Your reply should repeat all records verbatim and contain no images.

---+---

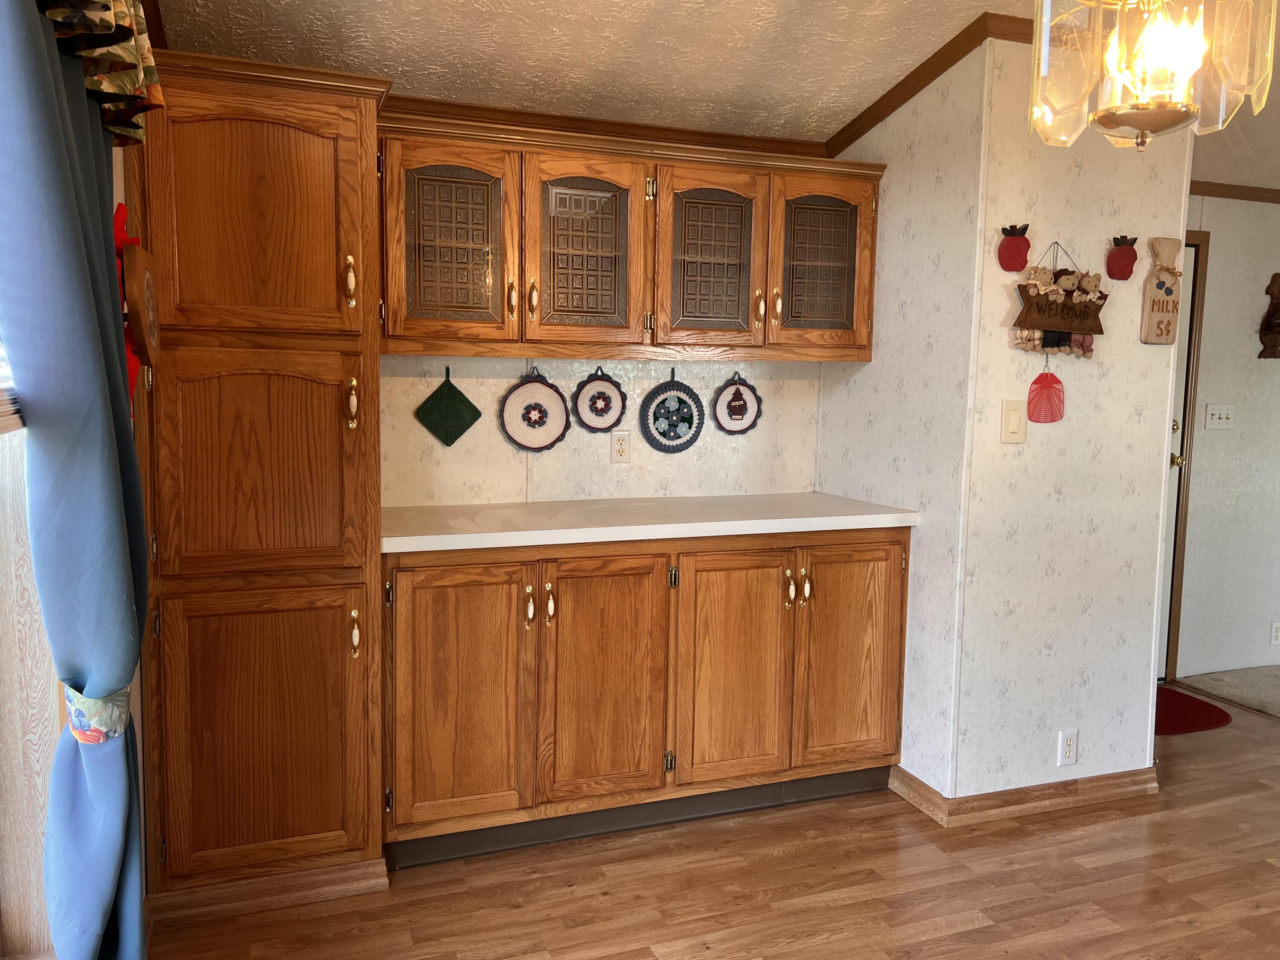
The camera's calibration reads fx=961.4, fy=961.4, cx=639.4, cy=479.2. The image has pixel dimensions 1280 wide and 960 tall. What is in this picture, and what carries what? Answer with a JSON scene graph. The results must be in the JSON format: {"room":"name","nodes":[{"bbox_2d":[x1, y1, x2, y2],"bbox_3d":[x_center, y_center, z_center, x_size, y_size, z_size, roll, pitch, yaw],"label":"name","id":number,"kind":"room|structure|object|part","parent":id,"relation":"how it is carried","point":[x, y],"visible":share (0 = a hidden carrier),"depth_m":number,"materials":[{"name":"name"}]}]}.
{"room":"kitchen","nodes":[
{"label":"kitchen","id":0,"kind":"room"},
{"bbox_2d":[0,343,61,959],"bbox_3d":[-0.917,0.041,1.073,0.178,2.024,1.636,-1,7,-20],"label":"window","id":1,"kind":"structure","parent":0,"point":[1,619],"depth_m":1.70,"materials":[{"name":"wood"}]},
{"bbox_2d":[0,339,25,432],"bbox_3d":[-0.794,-0.389,0.986,0.049,0.736,1.246,-1,7,-20],"label":"window blind","id":2,"kind":"object","parent":1,"relation":"attached to","point":[4,429],"visible":0.6,"depth_m":1.41,"materials":[{"name":"wood"}]},
{"bbox_2d":[0,0,150,959],"bbox_3d":[-0.847,0.092,1.460,0.132,2.105,0.582,-1,7,-20],"label":"curtain","id":3,"kind":"object","parent":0,"point":[96,662],"visible":0.99,"depth_m":1.37,"materials":[{"name":"blue fabric"}]},
{"bbox_2d":[64,682,134,743],"bbox_3d":[-0.867,0.362,1.540,0.114,0.100,0.218,-1,7,-20],"label":"curtain tieback","id":4,"kind":"object","parent":3,"relation":"attached to","point":[88,735],"visible":0.36,"depth_m":1.46,"materials":[{"name":"fabric"}]},
{"bbox_2d":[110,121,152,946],"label":"left wall","id":5,"kind":"structure","parent":0,"point":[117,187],"depth_m":2.21,"materials":[{"name":"paint"}]},
{"bbox_2d":[34,0,162,144],"bbox_3d":[-0.699,-0.783,1.062,0.164,0.495,1.683,-1,7,-20],"label":"valance","id":6,"kind":"object","parent":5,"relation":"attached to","point":[54,14],"visible":0.78,"depth_m":1.54,"materials":[{"name":"fabric"}]},
{"bbox_2d":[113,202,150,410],"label":"decoration","id":7,"kind":"object","parent":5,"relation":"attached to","point":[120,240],"visible":0.35,"depth_m":1.88,"materials":[{"name":"red"}]},
{"bbox_2d":[380,353,822,508],"bbox_3d":[-0.454,-0.237,3.296,2.468,2.510,0.129,-1,7,-20],"label":"back wall","id":8,"kind":"structure","parent":0,"point":[666,461],"depth_m":3.34,"materials":[{"name":"white paper"}]},
{"bbox_2d":[414,368,482,447],"bbox_3d":[-0.623,-0.230,3.136,0.213,0.261,0.019,-1,7,-20],"label":"pot holder","id":9,"kind":"object","parent":8,"relation":"attached to","point":[472,407],"visible":0.97,"depth_m":3.13,"materials":[{"name":"green fabric"}]},
{"bbox_2d":[498,367,570,452],"bbox_3d":[-0.353,-0.238,3.238,0.241,0.294,0.022,-1,7,-20],"label":"pot holder","id":10,"kind":"object","parent":8,"relation":"attached to","point":[510,410],"visible":0.99,"depth_m":3.24,"materials":[{"name":"white fabric"}]},
{"bbox_2d":[570,366,627,432],"bbox_3d":[-0.139,-0.276,3.315,0.200,0.225,0.019,-1,7,-20],"label":"pot holder","id":11,"kind":"object","parent":8,"relation":"attached to","point":[600,415],"visible":0.99,"depth_m":3.31,"materials":[{"name":"white fabric"}]},
{"bbox_2d":[383,95,831,156],"bbox_3d":[-0.380,-1.165,3.124,2.244,0.059,0.041,-1,7,-20],"label":"crown molding","id":12,"kind":"structure","parent":8,"relation":"attached to","point":[544,117],"depth_m":3.20,"materials":[{"name":"brown wood"}]},
{"bbox_2d":[610,430,630,463],"bbox_3d":[-0.067,-0.114,3.360,0.072,0.116,0.009,-1,7,-20],"label":"wall outlet","id":13,"kind":"object","parent":8,"relation":"attached to","point":[618,445],"visible":0.99,"depth_m":3.36,"materials":[{"name":"white plastic"}]},
{"bbox_2d":[375,111,879,362],"bbox_3d":[-0.014,-0.721,3.109,1.626,0.676,0.382,-1,7,-20],"label":"upper cabinet","id":14,"kind":"object","parent":8,"relation":"attached to","point":[865,192],"visible":0.95,"depth_m":2.93,"materials":[{"name":"brown wood"}]},
{"bbox_3d":[-0.552,-0.655,2.731,0.352,0.591,0.127,-1,7,-20],"label":"door","id":15,"kind":"part","parent":14,"relation":"part of","materials":[{"name":"brown wood"}]},
{"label":"handle","id":16,"kind":"part","parent":14,"relation":"part of","materials":[{"name":"gold metal"}]},
{"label":"handle","id":17,"kind":"part","parent":14,"relation":"part of","materials":[{"name":"gold metal"}]},
{"bbox_3d":[-0.173,-0.665,2.889,0.373,0.592,0.151,-1,7,-20],"label":"door","id":18,"kind":"part","parent":14,"relation":"part of","materials":[{"name":"brown glass"}]},
{"bbox_3d":[0.216,-0.675,3.015,0.348,0.567,0.132,-1,7,-20],"label":"door","id":19,"kind":"part","parent":14,"relation":"part of","materials":[{"name":"brown wood"}]},
{"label":"handle","id":20,"kind":"part","parent":14,"relation":"part of","materials":[{"name":"gold metal"}]},
{"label":"handle","id":21,"kind":"part","parent":14,"relation":"part of","materials":[{"name":"gold metal"}]},
{"bbox_3d":[0.589,-0.698,3.135,0.341,0.570,0.116,-1,7,-20],"label":"glass door","id":22,"kind":"part","parent":14,"relation":"part of","materials":[{"name":"brown glass"}]},
{"bbox_2d":[640,367,704,453],"bbox_3d":[0.118,-0.242,3.411,0.236,0.300,0.019,-1,7,-20],"label":"pot holder","id":23,"kind":"object","parent":8,"relation":"attached to","point":[674,437],"visible":0.98,"depth_m":3.41,"materials":[{"name":"fabric"}]},
{"bbox_2d":[712,372,762,435],"bbox_3d":[0.357,-0.274,3.486,0.196,0.230,0.019,-1,7,-20],"label":"pot holder","id":24,"kind":"object","parent":8,"relation":"attached to","point":[740,391],"visible":0.98,"depth_m":3.48,"materials":[{"name":"white fabric"}]},
{"bbox_2d":[145,0,1279,193],"bbox_3d":[2.235,-1.157,1.541,6.319,0.126,5.127,-1,7,-20],"label":"ceiling","id":25,"kind":"structure","parent":0,"point":[562,6],"depth_m":2.78,"materials":[{"name":"paint"}]},
{"bbox_2d":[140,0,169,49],"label":"crown molding","id":26,"kind":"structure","parent":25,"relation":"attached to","point":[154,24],"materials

---+---

Answer for the task:
The camera's calibration reads fx=961.4, fy=961.4, cx=639.4, cy=479.2. The image has pixel dimensions 1280 wide and 960 tall. What is in this picture, and what carries what? Answer with a JSON scene graph. The results must be in the JSON format: {"room":"name","nodes":[{"bbox_2d":[x1, y1, x2, y2],"bbox_3d":[x_center, y_center, z_center, x_size, y_size, z_size, roll, pitch, yaw],"label":"name","id":number,"kind":"room|structure|object|part","parent":id,"relation":"how it is carried","point":[x, y],"visible":share (0 = a hidden carrier),"depth_m":number,"materials":[{"name":"name"}]}]}.
{"room":"kitchen","nodes":[
{"label":"kitchen","id":0,"kind":"room"},
{"bbox_2d":[0,343,61,959],"bbox_3d":[-0.917,0.041,1.073,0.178,2.024,1.636,-1,7,-20],"label":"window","id":1,"kind":"structure","parent":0,"point":[1,619],"depth_m":1.70,"materials":[{"name":"wood"}]},
{"bbox_2d":[0,339,25,432],"bbox_3d":[-0.794,-0.389,0.986,0.049,0.736,1.246,-1,7,-20],"label":"window blind","id":2,"kind":"object","parent":1,"relation":"attached to","point":[4,429],"visible":0.6,"depth_m":1.41,"materials":[{"name":"wood"}]},
{"bbox_2d":[0,0,150,959],"bbox_3d":[-0.847,0.092,1.460,0.132,2.105,0.582,-1,7,-20],"label":"curtain","id":3,"kind":"object","parent":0,"point":[96,662],"visible":0.99,"depth_m":1.37,"materials":[{"name":"blue fabric"}]},
{"bbox_2d":[64,682,134,743],"bbox_3d":[-0.867,0.362,1.540,0.114,0.100,0.218,-1,7,-20],"label":"curtain tieback","id":4,"kind":"object","parent":3,"relation":"attached to","point":[88,735],"visible":0.36,"depth_m":1.46,"materials":[{"name":"fabric"}]},
{"bbox_2d":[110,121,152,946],"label":"left wall","id":5,"kind":"structure","parent":0,"point":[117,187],"depth_m":2.21,"materials":[{"name":"paint"}]},
{"bbox_2d":[34,0,162,144],"bbox_3d":[-0.699,-0.783,1.062,0.164,0.495,1.683,-1,7,-20],"label":"valance","id":6,"kind":"object","parent":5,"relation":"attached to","point":[54,14],"visible":0.78,"depth_m":1.54,"materials":[{"name":"fabric"}]},
{"bbox_2d":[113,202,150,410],"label":"decoration","id":7,"kind":"object","parent":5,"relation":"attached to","point":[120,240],"visible":0.35,"depth_m":1.88,"materials":[{"name":"red"}]},
{"bbox_2d":[380,353,822,508],"bbox_3d":[-0.454,-0.237,3.296,2.468,2.510,0.129,-1,7,-20],"label":"back wall","id":8,"kind":"structure","parent":0,"point":[666,461],"depth_m":3.34,"materials":[{"name":"white paper"}]},
{"bbox_2d":[414,368,482,447],"bbox_3d":[-0.623,-0.230,3.136,0.213,0.261,0.019,-1,7,-20],"label":"pot holder","id":9,"kind":"object","parent":8,"relation":"attached to","point":[472,407],"visible":0.97,"depth_m":3.13,"materials":[{"name":"green fabric"}]},
{"bbox_2d":[498,367,570,452],"bbox_3d":[-0.353,-0.238,3.238,0.241,0.294,0.022,-1,7,-20],"label":"pot holder","id":10,"kind":"object","parent":8,"relation":"attached to","point":[510,410],"visible":0.99,"depth_m":3.24,"materials":[{"name":"white fabric"}]},
{"bbox_2d":[570,366,627,432],"bbox_3d":[-0.139,-0.276,3.315,0.200,0.225,0.019,-1,7,-20],"label":"pot holder","id":11,"kind":"object","parent":8,"relation":"attached to","point":[600,415],"visible":0.99,"depth_m":3.31,"materials":[{"name":"white fabric"}]},
{"bbox_2d":[383,95,831,156],"bbox_3d":[-0.380,-1.165,3.124,2.244,0.059,0.041,-1,7,-20],"label":"crown molding","id":12,"kind":"structure","parent":8,"relation":"attached to","point":[544,117],"depth_m":3.20,"materials":[{"name":"brown wood"}]},
{"bbox_2d":[610,430,630,463],"bbox_3d":[-0.067,-0.114,3.360,0.072,0.116,0.009,-1,7,-20],"label":"wall outlet","id":13,"kind":"object","parent":8,"relation":"attached to","point":[618,445],"visible":0.99,"depth_m":3.36,"materials":[{"name":"white plastic"}]},
{"bbox_2d":[375,111,879,362],"bbox_3d":[-0.014,-0.721,3.109,1.626,0.676,0.382,-1,7,-20],"label":"upper cabinet","id":14,"kind":"object","parent":8,"relation":"attached to","point":[865,192],"visible":0.95,"depth_m":2.93,"materials":[{"name":"brown wood"}]},
{"bbox_3d":[-0.552,-0.655,2.731,0.352,0.591,0.127,-1,7,-20],"label":"door","id":15,"kind":"part","parent":14,"relation":"part of","materials":[{"name":"brown wood"}]},
{"label":"handle","id":16,"kind":"part","parent":14,"relation":"part of","materials":[{"name":"gold metal"}]},
{"label":"handle","id":17,"kind":"part","parent":14,"relation":"part of","materials":[{"name":"gold metal"}]},
{"bbox_3d":[-0.173,-0.665,2.889,0.373,0.592,0.151,-1,7,-20],"label":"door","id":18,"kind":"part","parent":14,"relation":"part of","materials":[{"name":"brown glass"}]},
{"bbox_3d":[0.216,-0.675,3.015,0.348,0.567,0.132,-1,7,-20],"label":"door","id":19,"kind":"part","parent":14,"relation":"part of","materials":[{"name":"brown wood"}]},
{"label":"handle","id":20,"kind":"part","parent":14,"relation":"part of","materials":[{"name":"gold metal"}]},
{"label":"handle","id":21,"kind":"part","parent":14,"relation":"part of","materials":[{"name":"gold metal"}]},
{"bbox_3d":[0.589,-0.698,3.135,0.341,0.570,0.116,-1,7,-20],"label":"glass door","id":22,"kind":"part","parent":14,"relation":"part of","materials":[{"name":"brown glass"}]},
{"bbox_2d":[640,367,704,453],"bbox_3d":[0.118,-0.242,3.411,0.236,0.300,0.019,-1,7,-20],"label":"pot holder","id":23,"kind":"object","parent":8,"relation":"attached to","point":[674,437],"visible":0.98,"depth_m":3.41,"materials":[{"name":"fabric"}]},
{"bbox_2d":[712,372,762,435],"bbox_3d":[0.357,-0.274,3.486,0.196,0.230,0.019,-1,7,-20],"label":"pot holder","id":24,"kind":"object","parent":8,"relation":"attached to","point":[740,391],"visible":0.98,"depth_m":3.48,"materials":[{"name":"white fabric"}]},
{"bbox_2d":[145,0,1279,193],"bbox_3d":[2.235,-1.157,1.541,6.319,0.126,5.127,-1,7,-20],"label":"ceiling","id":25,"kind":"structure","parent":0,"point":[562,6],"depth_m":2.78,"materials":[{"name":"paint"}]},
{"bbox_2d":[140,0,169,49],"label":"crown molding","id":26,"kind":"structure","parent":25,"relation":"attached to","point":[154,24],"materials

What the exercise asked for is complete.